## [Source records]
>>>

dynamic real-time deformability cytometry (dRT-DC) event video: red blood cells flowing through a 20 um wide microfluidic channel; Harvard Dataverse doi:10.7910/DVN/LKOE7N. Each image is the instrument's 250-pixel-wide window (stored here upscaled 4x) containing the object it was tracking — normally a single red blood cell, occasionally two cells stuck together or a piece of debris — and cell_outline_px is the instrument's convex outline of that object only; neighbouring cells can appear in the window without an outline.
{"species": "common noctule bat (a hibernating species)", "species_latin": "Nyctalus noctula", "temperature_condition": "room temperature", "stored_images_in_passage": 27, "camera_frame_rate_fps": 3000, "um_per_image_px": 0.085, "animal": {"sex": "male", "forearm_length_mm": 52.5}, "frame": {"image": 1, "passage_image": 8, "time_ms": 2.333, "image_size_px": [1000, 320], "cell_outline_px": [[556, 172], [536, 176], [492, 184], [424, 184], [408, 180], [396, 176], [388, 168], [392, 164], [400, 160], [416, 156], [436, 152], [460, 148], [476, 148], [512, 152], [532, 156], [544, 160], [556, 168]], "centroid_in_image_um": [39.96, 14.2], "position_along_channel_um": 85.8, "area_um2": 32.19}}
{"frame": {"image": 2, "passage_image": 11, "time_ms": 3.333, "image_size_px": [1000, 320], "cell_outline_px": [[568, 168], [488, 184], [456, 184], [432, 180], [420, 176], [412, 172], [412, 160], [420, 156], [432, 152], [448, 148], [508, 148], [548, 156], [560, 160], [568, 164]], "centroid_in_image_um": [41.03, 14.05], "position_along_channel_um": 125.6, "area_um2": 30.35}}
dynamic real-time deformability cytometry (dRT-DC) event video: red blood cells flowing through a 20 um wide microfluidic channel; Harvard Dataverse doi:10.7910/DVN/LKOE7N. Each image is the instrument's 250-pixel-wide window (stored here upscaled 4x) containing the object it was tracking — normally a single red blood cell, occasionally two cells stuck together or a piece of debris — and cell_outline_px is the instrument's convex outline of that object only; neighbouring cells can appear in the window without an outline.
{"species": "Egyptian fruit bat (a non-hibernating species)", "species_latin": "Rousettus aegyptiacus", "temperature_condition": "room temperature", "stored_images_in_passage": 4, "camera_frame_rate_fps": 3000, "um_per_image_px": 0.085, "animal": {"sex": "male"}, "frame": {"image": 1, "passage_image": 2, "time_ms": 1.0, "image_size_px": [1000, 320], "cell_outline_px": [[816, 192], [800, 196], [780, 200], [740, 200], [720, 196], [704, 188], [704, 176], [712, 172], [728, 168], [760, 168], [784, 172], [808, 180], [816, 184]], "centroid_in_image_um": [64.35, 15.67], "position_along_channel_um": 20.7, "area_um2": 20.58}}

<<<

## [What you should do]
Write every record out again, unaltered.

## [Response]
dynamic real-time deformability cytometry (dRT-DC) event video: red blood cells flowing through a 20 um wide microfluidic channel; Harvard Dataverse doi:10.7910/DVN/LKOE7N. Each image is the instrument's 250-pixel-wide window (stored here upscaled 4x) containing the object it was tracking — normally a single red blood cell, occasionally two cells stuck together or a piece of debris — and cell_outline_px is the instrument's convex outline of that object only; neighbouring cells can appear in the window without an outline.
{"species": "common noctule bat (a hibernating species)", "species_latin": "Nyctalus noctula", "temperature_condition": "room temperature", "stored_images_in_passage": 27, "camera_frame_rate_fps": 3000, "um_per_image_px": 0.085, "animal": {"sex": "male", "forearm_length_mm": 52.5}, "frame": {"image": 1, "passage_image": 8, "time_ms": 2.333, "image_size_px": [1000, 320], "cell_outline_px": [[556, 172], [536, 176], [492, 184], [424, 184], [408, 180], [396, 176], [388, 168], [392, 164], [400, 160], [416, 156], [436, 152], [460, 148], [476, 148], [512, 152], [532, 156], [544, 160], [556, 168]], "centroid_in_image_um": [39.96, 14.2], "position_along_channel_um": 85.8, "area_um2": 32.19}}
{"frame": {"image": 2, "passage_image": 11, "time_ms": 3.333, "image_size_px": [1000, 320], "cell_outline_px": [[568, 168], [488, 184], [456, 184], [432, 180], [420, 176], [412, 172], [412, 160], [420, 156], [432, 152], [448, 148], [508, 148], [548, 156], [560, 160], [568, 164]], "centroid_in_image_um": [41.03, 14.05], "position_along_channel_um": 125.6, "area_um2": 30.35}}
dynamic real-time deformability cytometry (dRT-DC) event video: red blood cells flowing through a 20 um wide microfluidic channel; Harvard Dataverse doi:10.7910/DVN/LKOE7N. Each image is the instrument's 250-pixel-wide window (stored here upscaled 4x) containing the object it was tracking — normally a single red blood cell, occasionally two cells stuck together or a piece of debris — and cell_outline_px is the instrument's convex outline of that object only; neighbouring cells can appear in the window without an outline.
{"species": "Egyptian fruit bat (a non-hibernating species)", "species_latin": "Rousettus aegyptiacus", "temperature_condition": "room temperature", "stored_images_in_passage": 4, "camera_frame_rate_fps": 3000, "um_per_image_px": 0.085, "animal": {"sex": "male"}, "frame": {"image": 1, "passage_image": 2, "time_ms": 1.0, "image_size_px": [1000, 320], "cell_outline_px": [[816, 192], [800, 196], [780, 200], [740, 200], [720, 196], [704, 188], [704, 176], [712, 172], [728, 168], [760, 168], [784, 172], [808, 180], [816, 184]], "centroid_in_image_um": [64.35, 15.67], "position_along_channel_um": 20.7, "area_um2": 20.58}}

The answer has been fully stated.